Location
- Fiyoaree, Gaafu Dhaalu Atoll 17070 Maldives

Information
- Former name: Fiyoaree Makthab
- School type: Government Funded, Community School
- Motto: އަމިއްލަ ނަފުސު ދެނެގަންނާށެވެ. (Dhivehi) (Know Thyself)
- Religious affiliation(s): Islam
- Established: 17 September 1983
- Status: Active
- Principal: Mohamed Atheef

= Fiyoaree School =

Secondary School in Gaafu Dhaalu, Fiyoaree, Maldives

Fiyoaree School is a school in Fiyoaree, an island of Gaafu Dhaalu Atoll, Maldives.

== History ==
The school was opened on 17 September 1980 under the name of Fiyoaree Makthab. The name of Fiyoaree Makthab to Fiyoaree School changed in the year 1983. Until August 2006 Fiyoaree School was a government funded community school located in South Huvadhoo Fiyoaree island. The main aim of Fiyoaree School is to give modern education with Islamic manners. The school is a registered center for Edexcel BTEC hospitality, Cambridge GCE, IGCSE Ordinary level and Advanced Level Exanimations. Fiyoaree teaches Key stages 1–4 and A'Level BTEC hospitality.

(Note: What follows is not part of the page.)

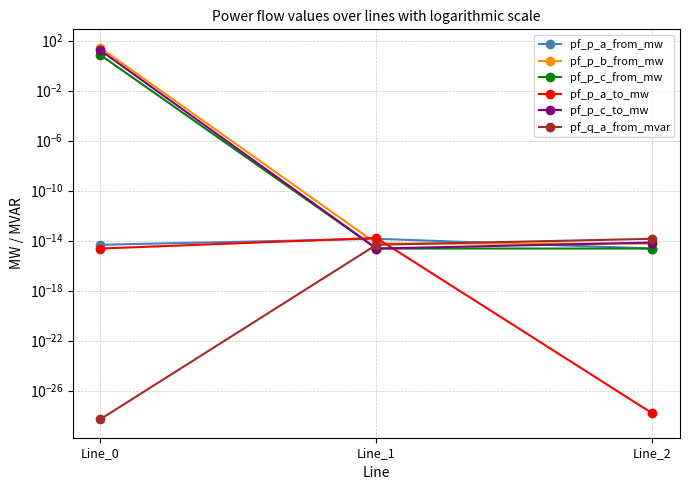

At which category is the sum across all series the highest?

Line_0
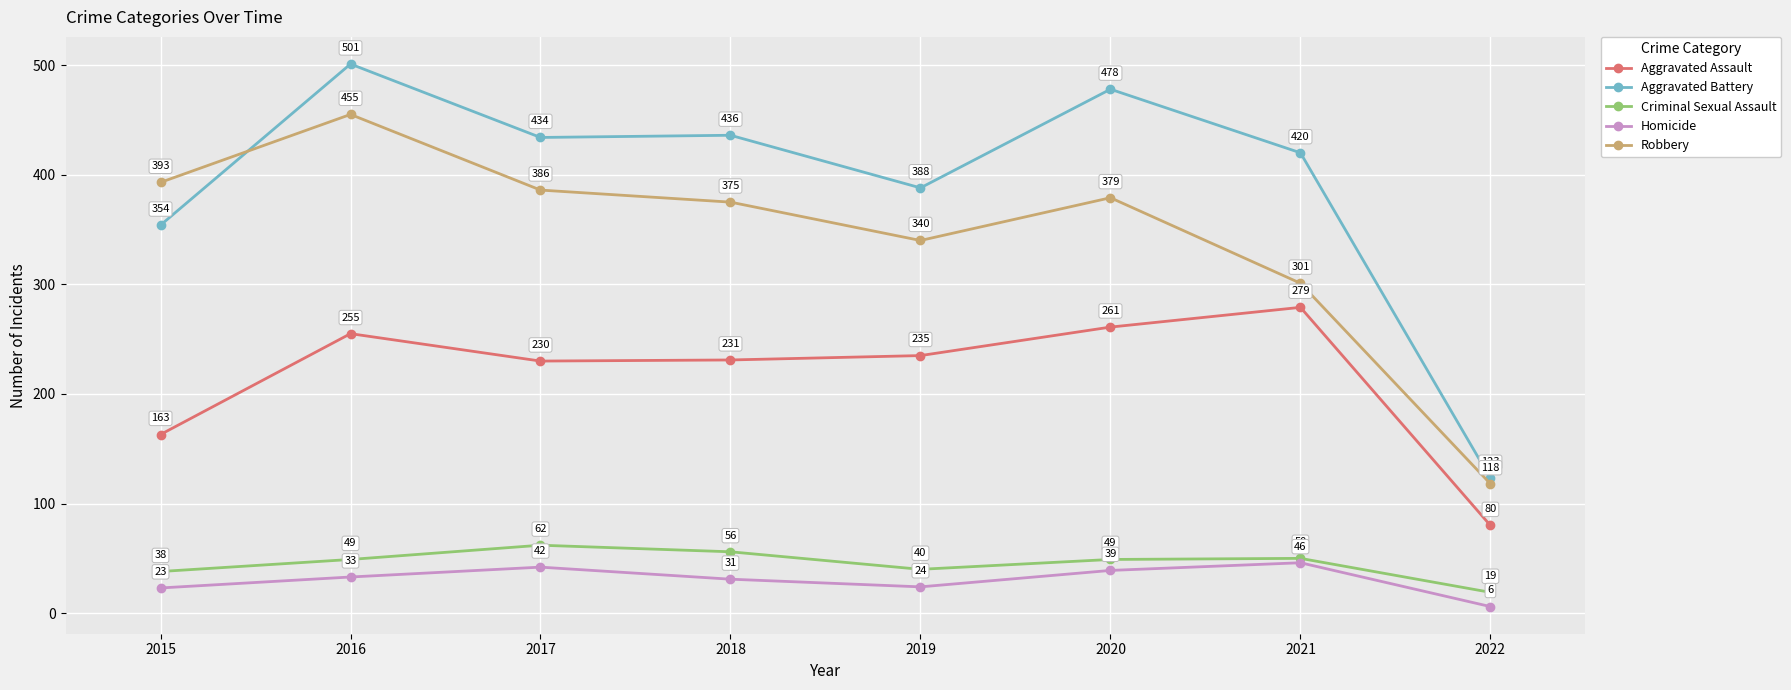

Rank the categories by Robbery value from lowest to highest.

2022, 2021, 2019, 2018, 2020, 2017, 2015, 2016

In January 2023, Fiyoraee School hall was caught on fire around 5:20 pm, firefighters were called and the MNDF came to the island at 18:14 hrs. By the time the MNDF got there, the fire was already controlled. The roof of the school fell and 5 classrooms were burned and completely unusable. The cause of the fire turned out to be the Electrical Distribution Board.